What is `[NH_(4)^(+)]` in a solution that contain `0.02` M `NH_(3)(K_(b)=1.8xx10^(-5))` and `0.01` M KOH?

To find the concentration of the ammonium ion \([NH_4^+]\) in a solution containing \(0.02\) M ammonia \((NH_3)\) and \(0.01\) M KOH, we can follow these steps: ### Step 1: Understand the dissociation of KOH KOH is a strong base and will completely dissociate in solution: \[ \text{KOH} \rightarrow \text{K}^+ + \text{OH}^- \] At \(t = 0\), the concentration of \(\text{OH}^-\) is \(0.01\) M. ### Step 2: Write the equilibrium expression for ammonia Ammonia (\(NH_3\)) is a weak base and can react with water to form ammonium ions \((NH_4^+)\) and hydroxide ions \((OH^-)\): \[ NH_3 + H_2O \rightleftharpoons NH_4^+ + OH^- \] The equilibrium constant \(K_b\) for this reaction is given by: \[ K_b = \frac{[NH_4^+][OH^-]}{[NH_3]} \] Given \(K_b = 1.8 \times 10^{-5}\). ### Step 3: Set up the initial concentrations - Initial concentration of \(NH_3 = 0.02\) M - Initial concentration of \(OH^- = 0.01\) M (from KOH) At equilibrium, let \(x\) be the amount of \(NH_3\) that dissociates: - Concentration of \(NH_3\) at equilibrium: \(0.02 - x\) - Concentration of \(NH_4^+\) at equilibrium: \(x\) - Concentration of \(OH^-\) at equilibrium: \(0.01 + x\) ### Step 4: Substitute into the \(K_b\) expression Substituting the equilibrium concentrations into the \(K_b\) expression: \[ 1.8 \times 10^{-5} = \frac{x(0.01 + x)}{0.02 - x} \] ### Step 5: Make assumptions for simplification Since \(K_b\) is small, we can assume that \(x\) is very small compared to \(0.02\) and \(0.01\).

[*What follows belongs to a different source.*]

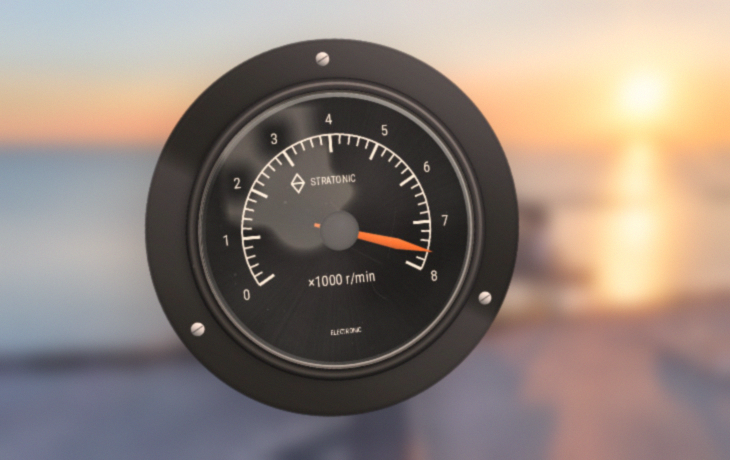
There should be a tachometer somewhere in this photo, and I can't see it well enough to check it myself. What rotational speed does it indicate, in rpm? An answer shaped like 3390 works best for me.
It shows 7600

Therefore: - \(0.02 - x \approx 0.02\) - \(0.01 + x \approx 0.01\) This simplifies our equation to: \[ 1.8 \times 10^{-5} = \frac{x(0.01)}{0.02} \] ### Step 6: Solve for \(x\) Rearranging gives: \[ x = \frac{1.8 \times 10^{-5} \times 0.02}{0.01} \] \[ x = 3.6 \times 10^{-5} \] ### Step 7: Conclusion Thus, the concentration of the ammonium ion \([NH_4^+]\) in the solution is: \[ [NH_4^+] = 3.6 \times 10^{-5} \, \text{M} \]